**Source extract**
#####

People in the study, who were extremely obese (class III obesity) died nearly 14 years early compared to normally weighed participants.Sandra Cohen-Rose and Colin Rose/Flickr

Suffering from extreme obesity can lead to a dramatic reduction in life expectancy, a new study says.

People in the study, who were extremely obese (class III obesity) died nearly 14 years early compared to normally weighed participants.

"While once a relatively uncommon condition, the prevalence of class III, or extreme, obesity is on the rise. In the United States, for example, six percent of adults are now classified as extremely obese, which, for a person of average height, is more than 100 pounds over the recommended range for normal weight," lead author of the study Dr Cari Kitahara, Division of Cancer Epidemiology and Genetics, NCI, said in a news release. "Prior to our study, little had been known about the risk of premature death associated with extreme obesity."

Researchers from the National Cancer Institute (NCI) in the US based their findings on 20 large studies from the US, Sweden and Australia.

The study used body mass index (BMI), the number calculated from a person's weight and height, to measure the participants' body fat. BMI of 19 to 25 is considered to be an ideal weight, while a BMI above 25 and 30 is taken as overweight and obese.

Participants were divided into five different groups according to their BMI, mainly- normal weight (18.5-24.9), overweight (25-29.9), class I obesity (30.0-34.9), class II obesity (35.0-39.9) and class III obesity (40 and above).

Researchers analysed prevalence of early death in more than 9,500 extremely obese people and compared them to 3,04,000 people with normal weight.

#####

**Your tasks**
1. Answer these about the obesity article:
(a) How many large studies did the researchers base their findings on?
(b) What share of adults in the United States are now classified as extremely obese?
(c) What BMI range was used for class II obesity?
2. Set down the part of the obesity article from "The study used" to "(40 and above).", word for word.

**Data to examine**

#####

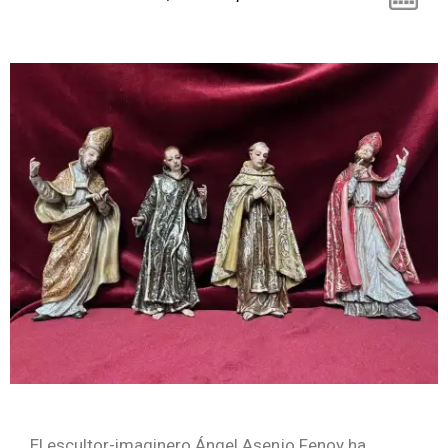
El
escultor-imaginero Ángel Asenjo Fenoy ha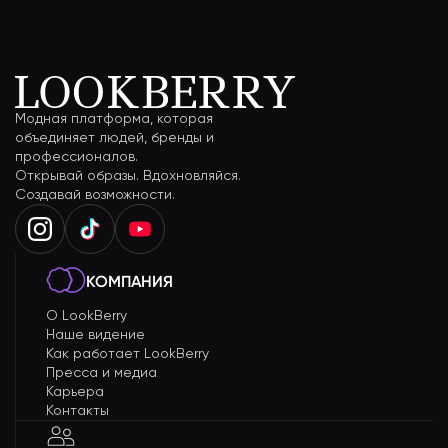
Модная платформа, которая
объединяет людей, бренды и
профессионалов.
Открывай образы. Вдохновляйся.
Создавай возможности.
КОМПАНИЯ
О LookBerry
Наше видение
Как работает LookBerry
Пресса и медиа
Карьера
Контакты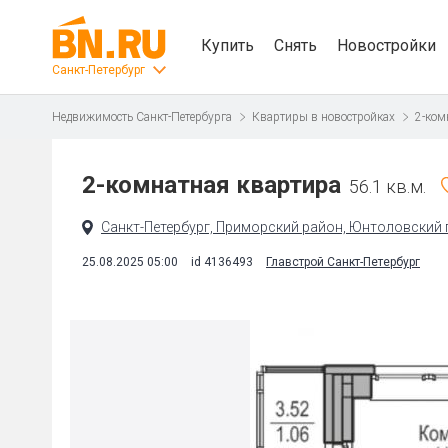
Купить
Снять
Новостройки
Санкт-Петербург
Недвижимость Санкт-Петербурга
Квартиры в новостройках
2-ком
2-комнатная квартира
56.1 кв.м.
Санкт-Петербург, Приморский район, Юнтоловский п
25.08.2025 05:00
id 4136493
Главстрой Санкт-Петербург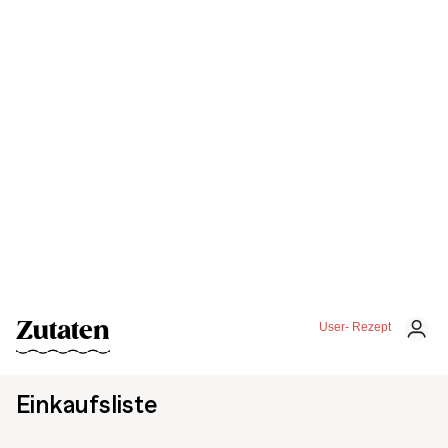
Zutaten
User- Rezept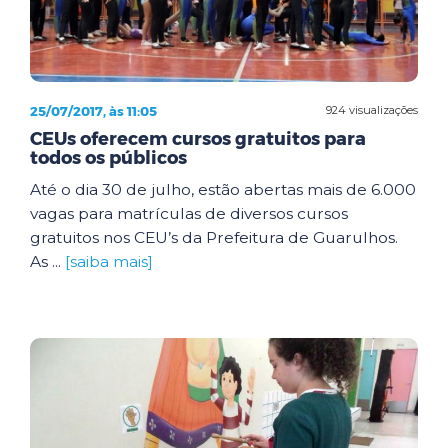
25/07/2017, às 11:05
924 visualizações
CEUs oferecem cursos gratuitos para
todos os públicos
Até o dia 30 de julho, estão abertas mais de 6.000
vagas para matrículas de diversos cursos
gratuitos nos CEU’s da Prefeitura de Guarulhos.
As ...
[saiba mais]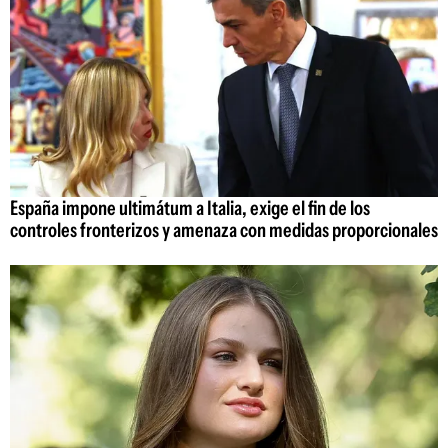
España impone ultimátum a Italia, exige el fin de los
controles fronterizos y amenaza con medidas proporcionales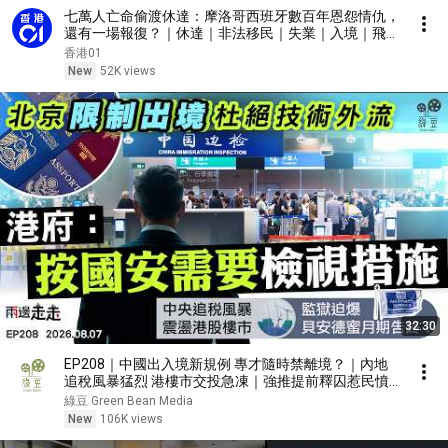
七萬人亡命偷渡休達：摩洛哥西班牙數百年恩怨情仇，
還有一場報復？｜休達｜非法移民｜失業｜入境｜飛地
｜歐盟｜神根｜美國｜以色列｜悉國際
香港01
New
52K views
32:30
EP208｜中國出入境新規例 專才隨時禁離境？｜內地
追稅風暴猛烈 港樓市交投急凍｜強推提前釋囚惹民憤
貝安德休假不拆彈？
綠豆 Green Bean Media
New
106K views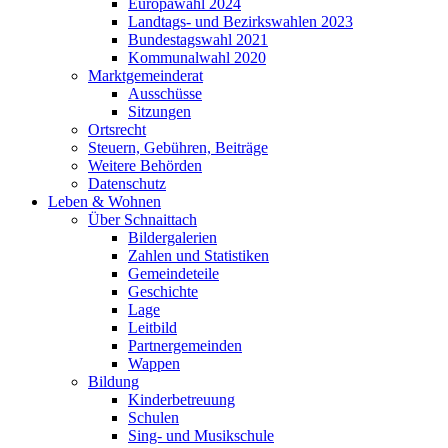
Europawahl 2024
Landtags- und Bezirkswahlen 2023
Bundestagswahl 2021
Kommunalwahl 2020
Marktgemeinderat
Ausschüsse
Sitzungen
Ortsrecht
Steuern, Gebühren, Beiträge
Weitere Behörden
Datenschutz
Leben & Wohnen
Über Schnaittach
Bildergalerien
Zahlen und Statistiken
Gemeindeteile
Geschichte
Lage
Leitbild
Partnergemeinden
Wappen
Bildung
Kinderbetreuung
Schulen
Sing- und Musikschule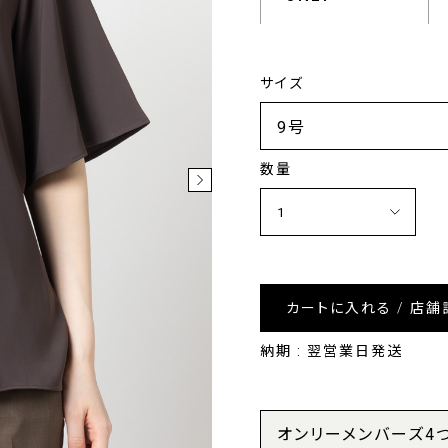
サイズ
数量
カートに入れる / 店舗
納期 : 翌営業日発送
オンリーメンバーズ4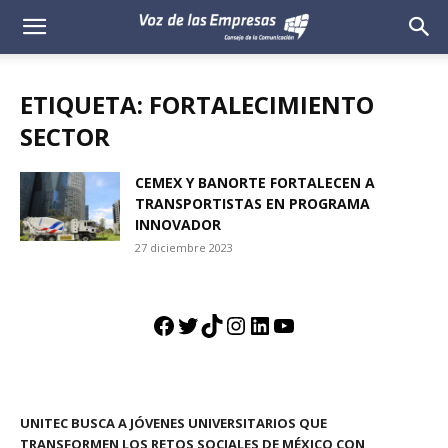
Voz
de
ETIQUETA: FORTALECIMIENTO
las
SECTOR
Empresas
CEMEX Y BANORTE FORTALECEN A
TRANSPORTISTAS EN PROGRAMA
INNOVADOR
27 diciembre 2023
Facebook
Twitter
TikTok
Instagram
LinkedIn
YouTube
UNITEC BUSCA A JÓVENES UNIVERSITARIOS QUE
TRANSFORMEN LOS RETOS SOCIALES DE MÉXICO CON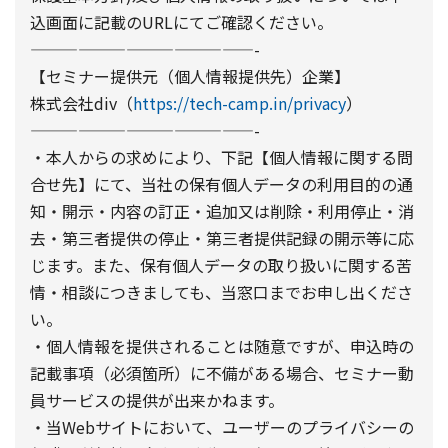
込画面に記載のURLにてご確認ください。
——————————————-
【セミナー提供元（個人情報提供先）企業】
株式会社div（
https://tech-camp.in/privacy
）
——————————————-
・本人からの求めにより、下記【個人情報に関する問
合せ先】にて、当社の保有個人データの利用目的の通
知・開示・内容の訂正・追加又は削除・利用停止・消
去・第三者提供の停止・第三者提供記録の開示等に応
じます。また、保有個人データの取り扱いに関する苦
情・相談につきましても、当窓口までお申し出くださ
い。
・個人情報を提供されることは随意ですが、申込時の
記載事項（必須箇所）に不備がある場合、セミナー動
員サービスの提供が出来かねます。
・当Webサイトにおいて、ユーザーのプライバシーの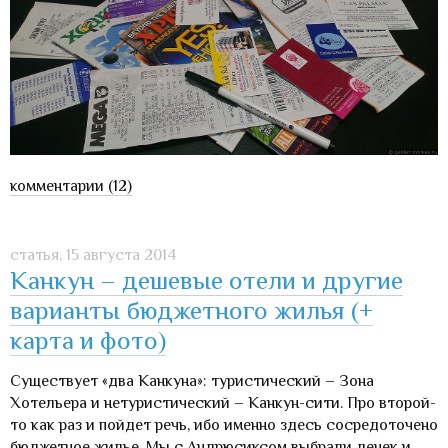
комментарии (12)
статья,
15 августа 2014
Канкун – дешевые отели и другие
варианты бюджетного жилья (+
карта и фото)
Существует «два Канкуна»: туристический – Зона
Хотельера и нетуристический – Канкун-сити. Про второй-
то как раз и пойдет речь, ибо именно здесь сосредоточено
бюджетное жилье. Мы с Андрюсиксом выбрали денек и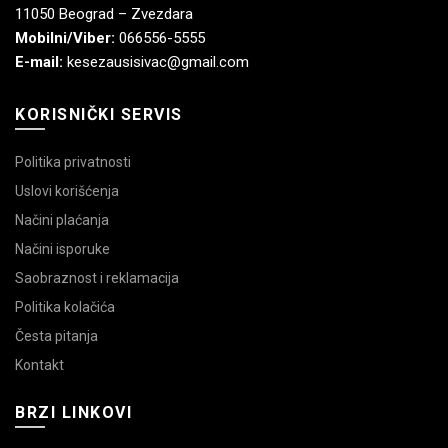
11050 Beograd – Zvezdara
Mobilni/Viber:
066556-5555
E-mail:
kesezausisivac@gmail.com
KORISNIČKI SERVIS
Politika privatnosti
Uslovi korišćenja
Načini plaćanja
Načini isporuke
Saobraznost i reklamacija
Politika kolačića
Česta pitanja
Kontakt
BRZI LINKOVI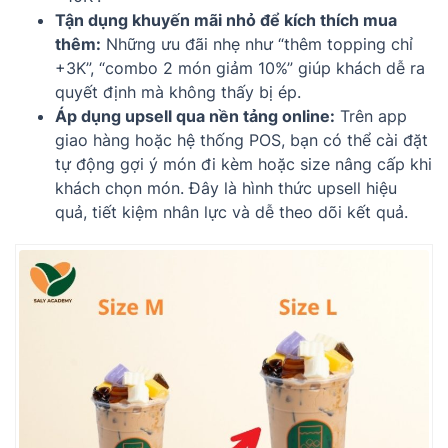
Tận dụng khuyến mãi nhỏ để kích thích mua
thêm:
Những ưu đãi nhẹ như “thêm topping chỉ
+3K”, “combo 2 món giảm 10%” giúp khách dễ ra
quyết định mà không thấy bị ép.
Áp dụng upsell qua nền tảng online:
Trên app
giao hàng hoặc hệ thống POS, bạn có thể cài đặt
tự động gợi ý món đi kèm hoặc size nâng cấp khi
khách chọn món. Đây là hình thức upsell hiệu
quả, tiết kiệm nhân lực và dễ theo dõi kết quả.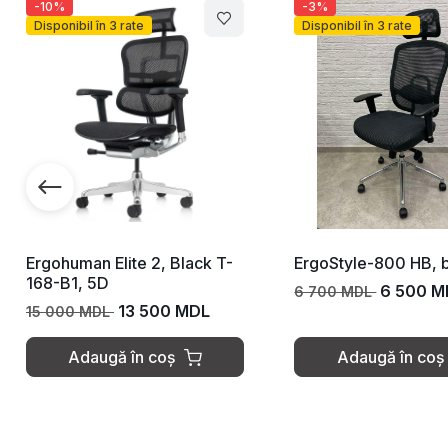
-10%
-3%
Disponibil în 3 rate
Disponibil în 3 rate
Ergohuman Elite 2, Black T-
ErgoStyle-800 HB, 
168-B1, 5D
6 500 M
6 700 MDL
13 500 MDL
15 000 MDL
Adaugă în coș
Adaugă în coș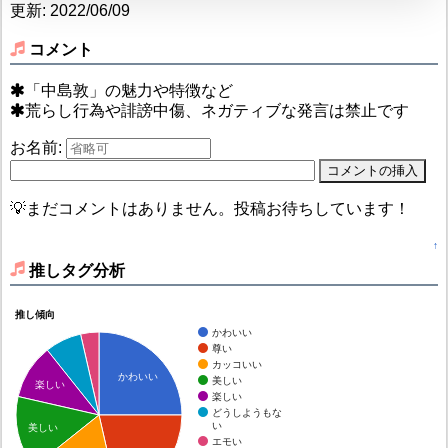
更新: 2022/06/09
コメント
「中島敦」の魅力や特徴など
荒らし行為や誹謗中傷、ネガティブな発言は禁止です
お名前:
💡まだコメントはありません。投稿お待ちしています！
↑
推しタグ分析
推し傾向
かわいい
尊い
カッコいい
かわいい
美しい
楽しい
楽しい
どうしようもな
い
美しい
エモい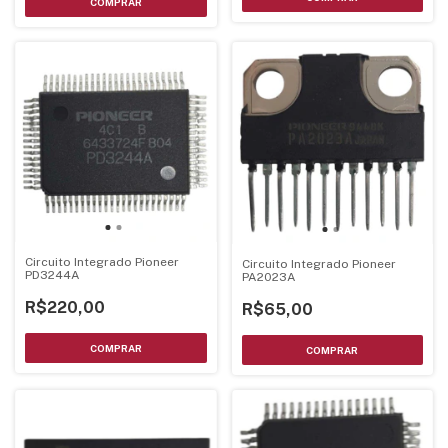
Circuito Integrado Pioneer
Circuito Integrado Pioneer
PD3244A
PA2023A
R$220,00
R$65,00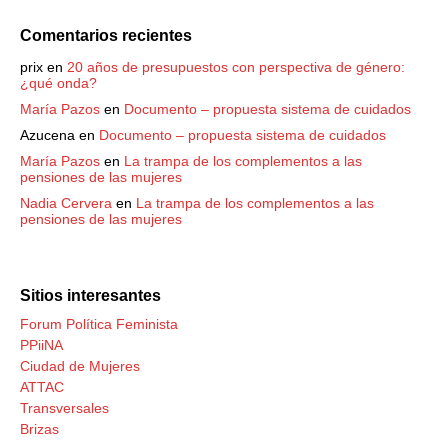
Comentarios recientes
prix
en
20 años de presupuestos con perspectiva de género:
¿qué onda?
María Pazos
en
Documento – propuesta sistema de cuidados
Azucena
en
Documento – propuesta sistema de cuidados
María Pazos
en
La trampa de los complementos a las
pensiones de las mujeres
Nadia Cervera
en
La trampa de los complementos a las
pensiones de las mujeres
Sitios interesantes
Forum Política Feminista
PPiiNA
Ciudad de Mujeres
ATTAC
Transversales
Brizas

#####

**Task-by-task results**
1.
(a) 20 large studies, from the US, Sweden and Australia.
(b) Six percent.
(c) 35.0 to 39.9.

2.
The study used body mass index (BMI), the number calculated from a person's weight and height, to measure the participants' body fat. BMI of 19 to 25 is considered to be an ideal weight, while a BMI above 25 and 30 is taken as overweight and obese.

Participants were divided into five different groups according to their BMI, mainly- normal weight (18.5-24.9), overweight (25-29.9), class I obesity (30.0-34.9), class II obesity (35.0-39.9) and class III obesity (40 and above).